Carl was no diplomat, in any sense of the word—above all, no political diplomat. It is a wonder that the Immigration and Housing Commission stood behind him as long as it did. He grew rabid at every political appointment which, in his eyes, hampered his work. It was evident, so they felt, that he was not tactful in his relations with various members of the Commission. It all galled him terribly, and after much consultation at home, he handed in his resignation. During the first term of his secretaryship, from October to December, he carried his full-time University work. From January to May he had a seminar only, as I remember. From August on he gave no University work at all; so, after asking to have his resignation from the Commission take effect at once, he had at once to find something to do to support his family.

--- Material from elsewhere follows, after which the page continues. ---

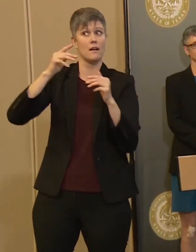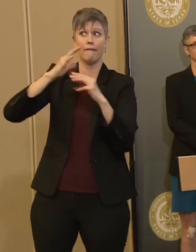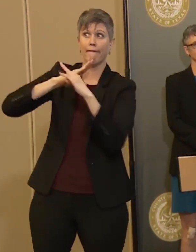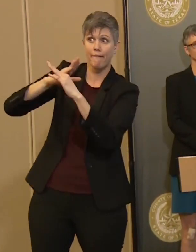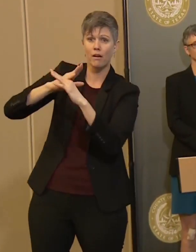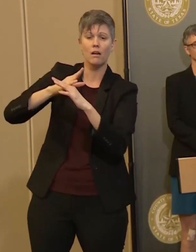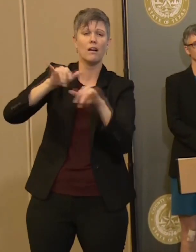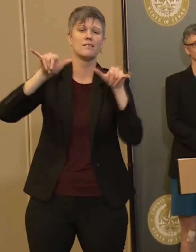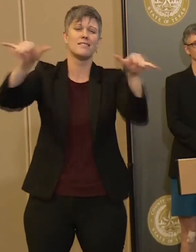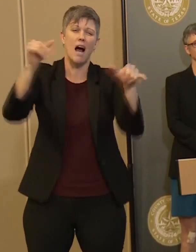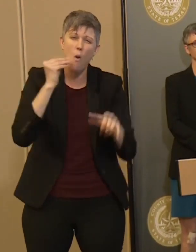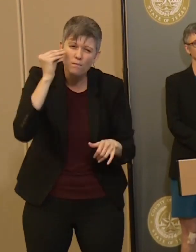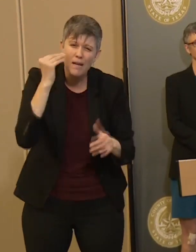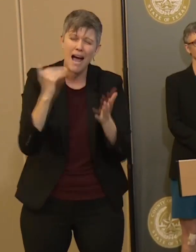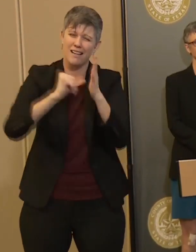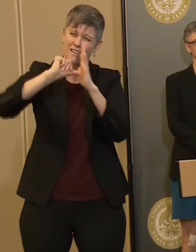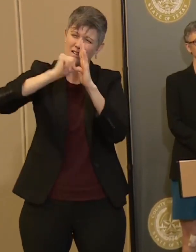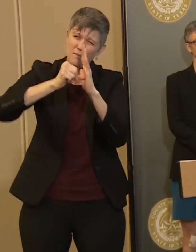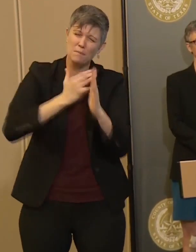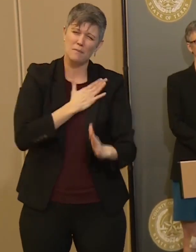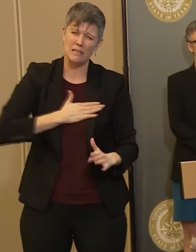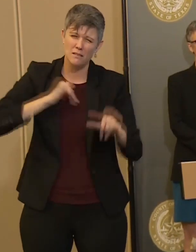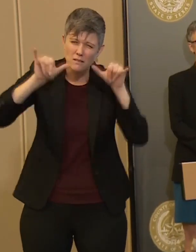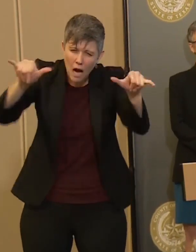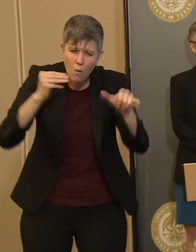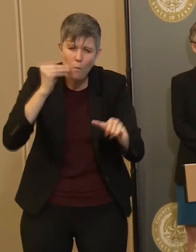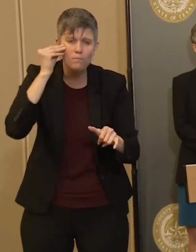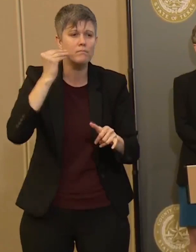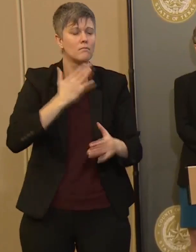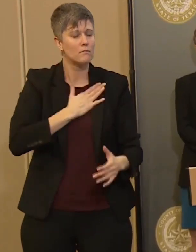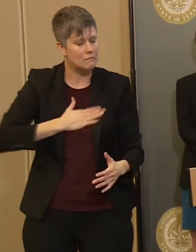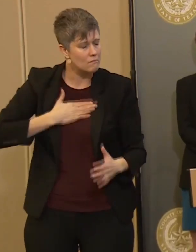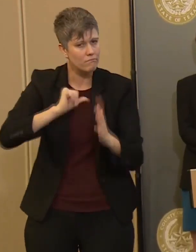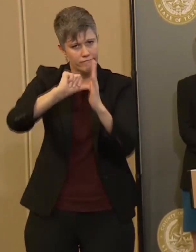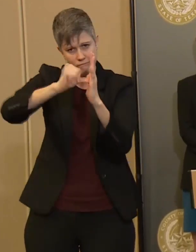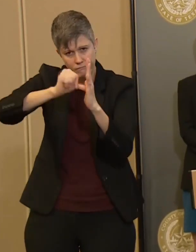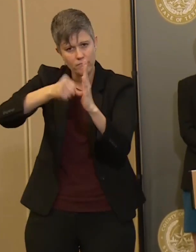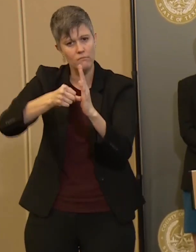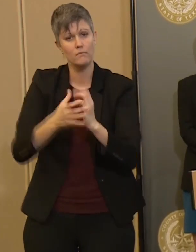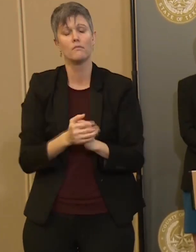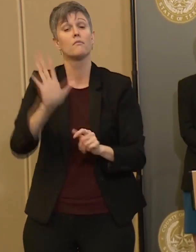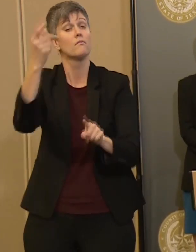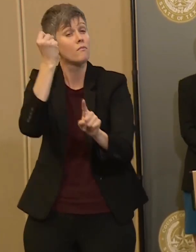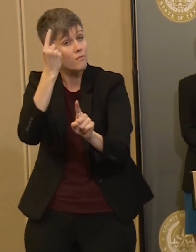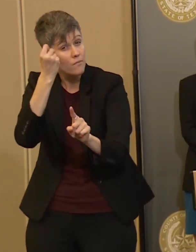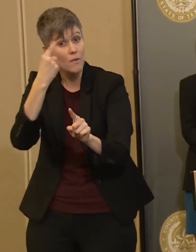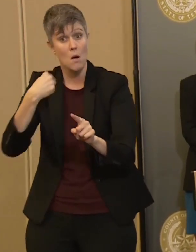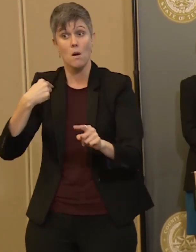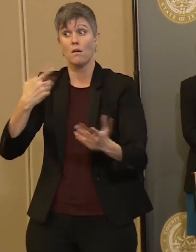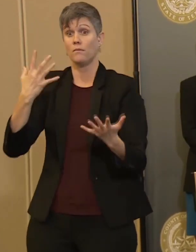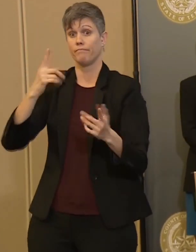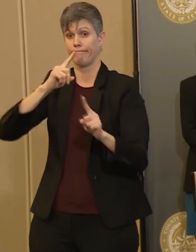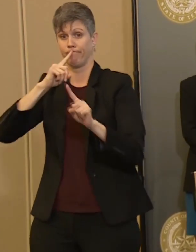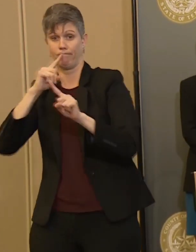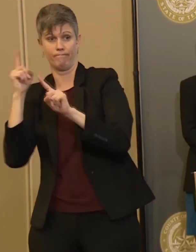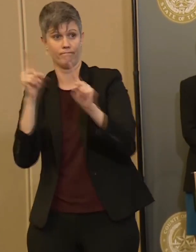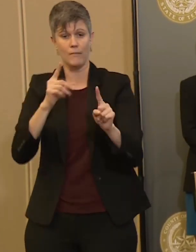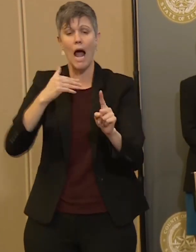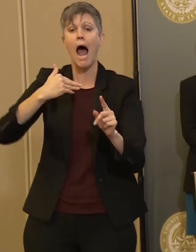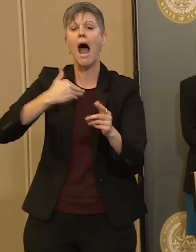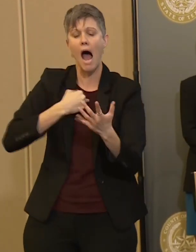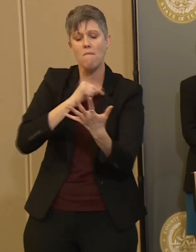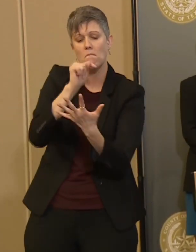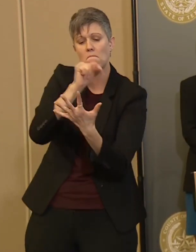the degree that you can, everybody should be staying home. Now, the orders that we have have exceptions. Obviously,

This was in October, 1914, after just one year as Executive Secretary. We were over in Contra Costa County then, on a little ranch of my father's. Berkeley socially had come to be too much of a strain, and, too, we wanted the blessed sons to have a real country experience. Ten months we were there. Three days after Carl resigned, he was on his way to Phoenix, Arizona,—where there was a threatened union tie-up,—as United States Government investigator of the labor situation. He added thereby to his first-hand stock of labor-knowledge, made a firm friend of Governor Hunt,—he was especially interested in his prison policy,—and in those few weeks was the richer by one more of the really intimate friendships one counts on to the last—Will Scarlett.